**Documento fuente:**
•••••
El análisis de estos autores y enfoques se formula desde una perspectiva crítica, tratando de destacar sus novedades y aportes, pero también mostrando sus limitaciones y contradicciones, ya sea en el plano de su formulación abstracta y argumentativa, o en el ámbito de su aplicabilidad. De esta forma, el texto concluye proponiendo una fundamentación ético-discursiva común a las éticas ecológicas, sobre la base de la propuesta de Karl-Otto Apel y Adela Cortina. Esta proposición busca aportar elementos de complementación y superación de las aporías que se detectan en las distintas corrientes analizadas, sobre todo en el nivel de su fundamentación.
1. La racionalidad específica de las éticas ecológicas
La ecología, entendida como una rama de la biología, es la disciplina científica que se aboca al estudio de los ecosistemas. Se trata de un campo de investigación iniciado por la obra del naturalista y filósofo prusiano Ernst Haeckel. Este autor es el primero que utilizó en un sentido propio este concepto, en su obra Morfología general de los organismos, publicada en 1866 (Stauffer, 1957: 138). A través de esta noción, Haeckel integró las palabras griegas oikos (vivienda, casa u hogar) y logos (estudio, tratado) dando lugar a la expresión “estudio de la casa” o “del hogar”. Su interés fue enfatizar el análisis sistémico de las relaciones entre los organismos bióticos y abióticos, como la materia y la energía, y sus influencias y transformaciones mutuas. Este campo relacional conforma el medio ambiente de las comunidades biocenóticas, donde interactúan las diversas especies que comparten un biotopo o territorio biológico.
•••••
**Información extraída:**

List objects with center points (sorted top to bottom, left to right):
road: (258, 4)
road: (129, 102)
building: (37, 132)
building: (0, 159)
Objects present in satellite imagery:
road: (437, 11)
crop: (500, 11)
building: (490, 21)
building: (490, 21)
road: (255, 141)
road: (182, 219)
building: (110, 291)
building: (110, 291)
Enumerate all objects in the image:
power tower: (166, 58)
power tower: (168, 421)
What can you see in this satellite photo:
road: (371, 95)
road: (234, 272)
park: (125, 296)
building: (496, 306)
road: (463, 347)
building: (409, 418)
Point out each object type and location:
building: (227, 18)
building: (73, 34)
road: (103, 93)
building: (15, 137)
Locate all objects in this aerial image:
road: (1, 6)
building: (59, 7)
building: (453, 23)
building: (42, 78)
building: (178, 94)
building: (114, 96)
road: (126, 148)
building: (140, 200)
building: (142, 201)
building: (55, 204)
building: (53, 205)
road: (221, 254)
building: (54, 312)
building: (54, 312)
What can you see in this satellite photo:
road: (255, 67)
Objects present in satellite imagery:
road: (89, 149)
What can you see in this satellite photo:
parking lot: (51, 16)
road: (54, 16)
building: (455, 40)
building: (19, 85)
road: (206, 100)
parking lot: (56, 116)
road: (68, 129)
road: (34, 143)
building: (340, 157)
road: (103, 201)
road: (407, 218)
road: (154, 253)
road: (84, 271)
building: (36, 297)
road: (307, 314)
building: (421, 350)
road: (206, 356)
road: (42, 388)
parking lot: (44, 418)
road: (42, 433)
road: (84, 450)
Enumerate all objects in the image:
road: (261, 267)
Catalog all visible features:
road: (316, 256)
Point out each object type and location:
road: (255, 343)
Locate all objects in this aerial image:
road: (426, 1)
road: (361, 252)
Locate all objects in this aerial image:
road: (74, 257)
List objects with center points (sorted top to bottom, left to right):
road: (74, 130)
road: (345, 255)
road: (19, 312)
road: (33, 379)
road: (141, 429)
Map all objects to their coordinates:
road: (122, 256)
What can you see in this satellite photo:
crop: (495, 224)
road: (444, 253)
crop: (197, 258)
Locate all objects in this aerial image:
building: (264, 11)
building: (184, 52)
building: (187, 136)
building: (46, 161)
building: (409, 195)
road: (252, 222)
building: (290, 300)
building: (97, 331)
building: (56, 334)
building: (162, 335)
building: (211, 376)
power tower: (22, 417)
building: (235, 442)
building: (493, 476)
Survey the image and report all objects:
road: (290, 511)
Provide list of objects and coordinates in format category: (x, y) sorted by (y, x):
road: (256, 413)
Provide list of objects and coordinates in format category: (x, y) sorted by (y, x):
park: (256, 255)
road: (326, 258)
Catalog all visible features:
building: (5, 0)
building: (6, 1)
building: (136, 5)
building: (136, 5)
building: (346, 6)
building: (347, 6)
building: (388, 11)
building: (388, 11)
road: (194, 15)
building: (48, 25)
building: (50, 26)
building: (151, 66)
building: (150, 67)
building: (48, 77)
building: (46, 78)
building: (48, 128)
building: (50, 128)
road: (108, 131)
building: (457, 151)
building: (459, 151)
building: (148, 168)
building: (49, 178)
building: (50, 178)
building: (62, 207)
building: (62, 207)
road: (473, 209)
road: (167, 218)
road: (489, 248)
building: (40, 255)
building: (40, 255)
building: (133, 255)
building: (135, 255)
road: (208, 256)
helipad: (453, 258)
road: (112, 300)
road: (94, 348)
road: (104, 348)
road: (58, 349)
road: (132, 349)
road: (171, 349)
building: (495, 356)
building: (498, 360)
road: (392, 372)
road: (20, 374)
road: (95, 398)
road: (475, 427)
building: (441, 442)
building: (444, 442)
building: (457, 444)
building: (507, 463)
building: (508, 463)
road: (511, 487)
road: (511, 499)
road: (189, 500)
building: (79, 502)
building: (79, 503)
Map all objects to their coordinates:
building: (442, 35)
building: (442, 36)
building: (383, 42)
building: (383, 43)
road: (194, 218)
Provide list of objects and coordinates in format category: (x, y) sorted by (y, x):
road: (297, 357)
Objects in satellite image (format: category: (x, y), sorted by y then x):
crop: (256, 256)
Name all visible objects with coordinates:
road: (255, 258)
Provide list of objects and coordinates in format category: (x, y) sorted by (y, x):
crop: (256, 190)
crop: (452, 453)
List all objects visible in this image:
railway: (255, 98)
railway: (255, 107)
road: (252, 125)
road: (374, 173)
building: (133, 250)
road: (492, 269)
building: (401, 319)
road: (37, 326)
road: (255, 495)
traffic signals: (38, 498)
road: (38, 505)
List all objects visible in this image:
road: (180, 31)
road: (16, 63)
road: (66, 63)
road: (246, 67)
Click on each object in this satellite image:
•••••
**Tareas y ejercicios:**
1. Cambia "perspectiva crítica" por "perspectiva comparativa" y reproduce el pasaje del documento fuente que comienza en las palabras "El análisis de" y termina después de "de su fundamentación.".
2. Enumera todas las personas que se nombran en el documento fuente.

**Lista de respuestas:**
1.
El análisis de estos autores y enfoques se formula desde una perspectiva comparativa, tratando de destacar sus novedades y aportes, pero también mostrando sus limitaciones y contradicciones, ya sea en el plano de su formulación abstracta y argumentativa, o en el ámbito de su aplicabilidad. De esta forma, el texto concluye proponiendo una fundamentación ético-discursiva común a las éticas ecológicas, sobre la base de la propuesta de Karl-Otto Apel y Adela Cortina. Esta proposición busca aportar elementos de complementación y superación de las aporías que se detectan en las distintas corrientes analizadas, sobre todo en el nivel de su fundamentación.

2. Karl-Otto Apel, Adela Cortina, Ernst Haeckel y Stauffer.